The motivation is briefly described in Diego's thesis.
Suppose that we have 5 servers: S1
to S5
, and S1
is the current leader. Now let's say there are a few network partitions so that only {S1, S2, S3}
, {S2, S3, S5}
, {S4, S5}
, and {S1, S4}
can communicate each other.
S1----S4
| \ |
| S3 |
| / \ |
S2----S5
Since S5
cannot receive heartbeat from S1
, it will initiate leader election with a newer term. S5
can reach quorum so that it may become the next leader. After that, S1
cannot receive heartbeats from the new leader S5
; thus, it attempts to initiate another leader election. This series of events will eventually disrupt each other continuously.
Note that even though S2, S3, and S4
reject the vote request from either S1
or S5
, it is still problematic since the vote request increases their terms which causes the denial of append_entries
requests from the current leader. Once the leader realizes that a newer term exists, it immediately becomes a follower, which results in another leader election.
To address the above issue, each node sends "pre-vote" request before initiating an actual vote. The goal of the pre-vote request is simple: to check if voters are currently seeing a live leader. If a voter has recently received heartbeats from the leader before its election timer expires, that means the leader is possibly alive. Then the node rejects the pre-vote request, and the vote initiator will not move forward. As a result, the term of the node will remain the same.
Otherwise, the election timer of a voter has already expired, then the voter treats it as the leader's death so that it accepts the pre-vote request. Once the vote initiator receives acceptance from a majority of servers, it finally increases its term and initiates the actual vote.
Now let's re-visit the above issue. S5
will initiate pre-vote first. Since S2
, S3
, and S4
keep receiving heartbeat from S1
, they will always reject pre-vote requests, and there will be no disruption.
The overall process in this library is as follows:
Initiator Voter(s)
| |
X | raft_server::handle_election_timeout()

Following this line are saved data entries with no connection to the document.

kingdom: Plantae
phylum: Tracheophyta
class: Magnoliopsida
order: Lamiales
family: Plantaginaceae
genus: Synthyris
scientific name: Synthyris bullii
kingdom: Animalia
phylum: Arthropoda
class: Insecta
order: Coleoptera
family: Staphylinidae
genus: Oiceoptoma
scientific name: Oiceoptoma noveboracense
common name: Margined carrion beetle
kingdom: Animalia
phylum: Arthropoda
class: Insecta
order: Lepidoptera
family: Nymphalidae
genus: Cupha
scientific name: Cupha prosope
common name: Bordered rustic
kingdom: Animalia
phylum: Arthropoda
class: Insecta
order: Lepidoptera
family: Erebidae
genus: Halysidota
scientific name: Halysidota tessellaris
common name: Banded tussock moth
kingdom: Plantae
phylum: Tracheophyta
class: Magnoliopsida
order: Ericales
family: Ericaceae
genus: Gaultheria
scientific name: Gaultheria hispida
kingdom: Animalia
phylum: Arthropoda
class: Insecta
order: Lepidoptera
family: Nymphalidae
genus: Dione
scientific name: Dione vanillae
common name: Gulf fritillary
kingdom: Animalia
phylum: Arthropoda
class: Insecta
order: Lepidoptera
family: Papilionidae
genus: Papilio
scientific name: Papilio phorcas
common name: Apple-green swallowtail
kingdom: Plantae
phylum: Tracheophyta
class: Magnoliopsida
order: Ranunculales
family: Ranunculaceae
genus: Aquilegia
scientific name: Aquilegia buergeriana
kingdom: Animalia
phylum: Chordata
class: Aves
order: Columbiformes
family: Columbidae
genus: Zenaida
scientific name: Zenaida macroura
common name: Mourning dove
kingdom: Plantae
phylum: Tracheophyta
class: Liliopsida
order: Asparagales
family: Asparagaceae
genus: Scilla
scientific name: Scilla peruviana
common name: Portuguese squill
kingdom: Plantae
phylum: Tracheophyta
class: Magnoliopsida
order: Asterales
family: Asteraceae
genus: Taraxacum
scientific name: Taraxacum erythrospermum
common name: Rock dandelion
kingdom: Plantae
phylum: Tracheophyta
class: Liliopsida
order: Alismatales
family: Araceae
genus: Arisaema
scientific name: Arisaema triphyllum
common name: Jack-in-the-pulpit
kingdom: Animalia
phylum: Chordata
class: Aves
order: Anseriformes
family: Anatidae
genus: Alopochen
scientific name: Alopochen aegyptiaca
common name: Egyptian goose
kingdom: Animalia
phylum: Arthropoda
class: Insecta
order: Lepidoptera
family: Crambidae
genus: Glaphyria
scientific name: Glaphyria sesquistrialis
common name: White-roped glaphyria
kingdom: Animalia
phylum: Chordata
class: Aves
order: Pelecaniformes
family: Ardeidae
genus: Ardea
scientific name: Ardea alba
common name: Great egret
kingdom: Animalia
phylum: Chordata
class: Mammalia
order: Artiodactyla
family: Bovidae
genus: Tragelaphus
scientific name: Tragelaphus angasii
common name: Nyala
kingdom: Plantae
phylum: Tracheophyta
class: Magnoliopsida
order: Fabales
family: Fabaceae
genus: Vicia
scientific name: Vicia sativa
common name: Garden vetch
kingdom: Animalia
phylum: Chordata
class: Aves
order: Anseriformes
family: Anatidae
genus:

X | raft_server::request_prevote()
X---------->| Send pre-vote request
| X raft_server::handle_prevote_req()
|<----------X Send response
X | raft_server::handle_prevote_resp()
X | raft_server::initiate_vote()
X | raft_server::request_vote()
X---------->| Send vote request
| X raft_server::handle_vote_req()
|<----------X Send response
X | raft_server::handle_vote_resp()
X | raft_server::become_leader()
| |
When the leader is actually dead, to make pre-vote succeed, at least a majority of servers should have encountered election timeout. That makes the overall time taken by the leader election process longer.